Early spreadsheets were electronic versions of ledger book accounts. These electronic ledgers instantly performed extensive and complex calculations that would normally have taken teams of accountants much longer to complete. More recently, the spreadsheet has evolved to become not just a tool for accounts, but for many other aspects of business, including inventory tracking, customer databases and invoice creation. These new uses have come about through new features added to the programs and compatibility with other programs.
In addition to normal mathematical calculations, formulae added to spreadsheets can perform other functions, such as working on text. Variables in formulae can refer to other cells in the spreadsheet, where they will be instantly updated should the value of that cell change. For example, if you an electronic invoice with “Price” in one cell and “Quantity” in another, you can create a formula in a third cell that multiplies the values together. These computerized calculations increase the potential uses of the spreadsheet, reduce human error and save you the time of doing them manually.
“What if” models work with simulations. For example, you might set up a scenario of future sales and use calculated results to change the initial conditions of the model. Once the spreadsheet is set up, using it to simulate potential profit and loss with different product prices takes only seconds. Prior to electronic spreadsheets, “Running the numbers” in this way took a long time, needed lots of people and had a higher risk of faulty results because an error in the model means every figure calculated subsequently would be incorrect. Spreadsheets do all of this work for you in an instant, meaning you get more accurate models and faster than you would modeling manually.
Spreadsheets, with their uniform grid structure, are a natural fits for forms, reports and other documents for your business, in electronic form or for printing as hard copies. A range of styling options helps you do this: font sizes, colors, background colors and cell borders help create a neat look. Spreadsheet applications include a range of graphs that can greatly enhance the utility and readability of reports and presentations -- and if used electronically, the graphs will automatically update themselves should the values of the cells they are based on change.

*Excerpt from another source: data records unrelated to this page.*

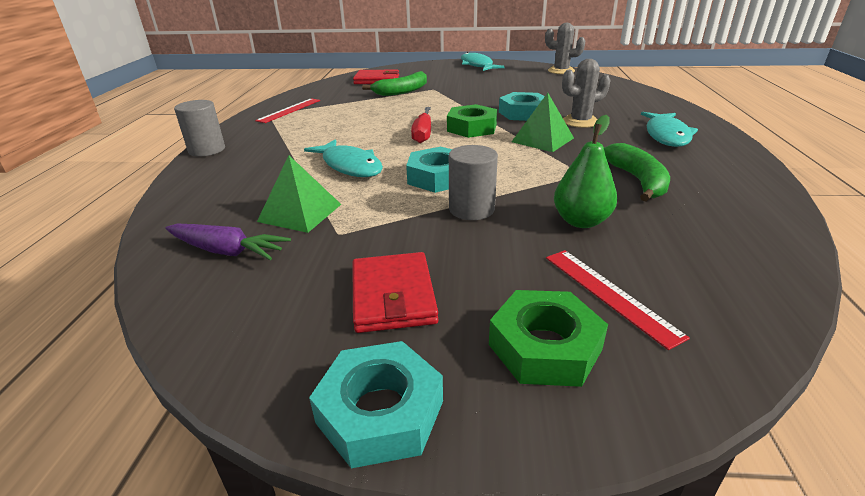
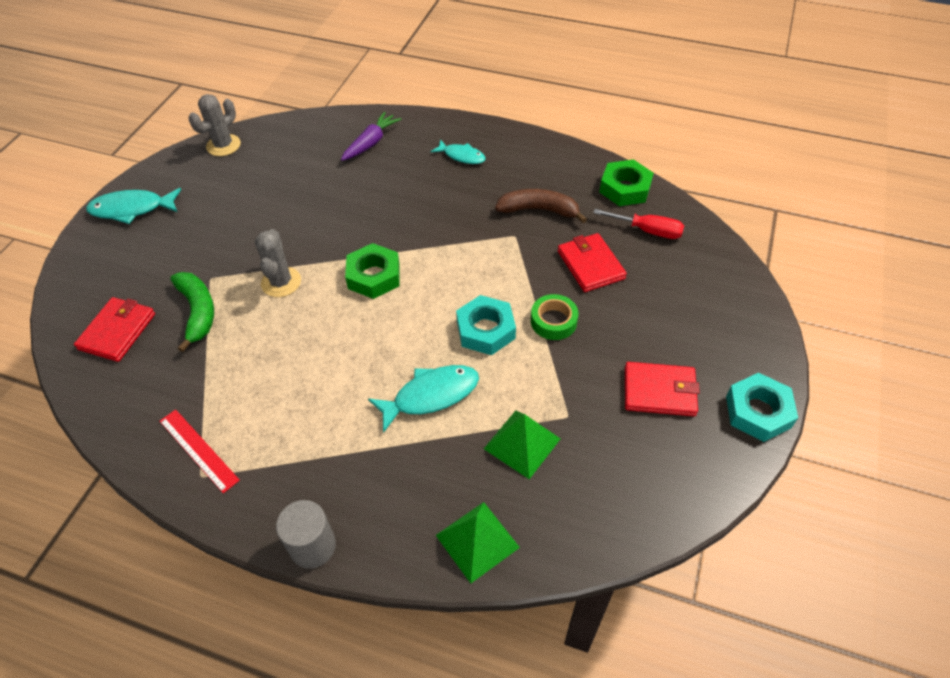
camera: 75 degrees left, 20 degrees up
purple carrot [166,224,291,260] -> purple carrot moved to [341,112,401,161]
red screwdriver [411,107,431,143] -> red screwdriver moved to [593,209,684,239]
grey cylinder [449,145,498,220] -> green tape [531,294,579,340]
green nut [489,290,608,387] -> green nut moved to [599,159,654,206]
turquoise nut [499,92,545,121] -> none
green pyramid [512,93,574,152] -> green pyramid moved to [436,502,520,583]
red ruler [546,250,690,350] -> none
green pear [554,115,617,228] -> red wallet [558,233,627,292]
grey cactus [562,59,610,128] -> grey cactus moved to [255,229,301,297]
green banana [604,143,670,202] -> brown banana [495,189,587,223]
turquoise fish [641,112,698,147] -> turquoise fish [431,139,486,164], size x0.65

You can link content from other programs to spreadsheets to give you more options in how you streamline your business processes. For example, most spreadsheets can be imported directly into more advanced analytical software such as SPSS or Minitab for more complex financial modeling. And spreadsheet-based customer databases merge with form letters for personalized mass-mailing from a word processing program. Other programs such as email software, databases and presentation programs can import data from spreadsheets, and export data into them.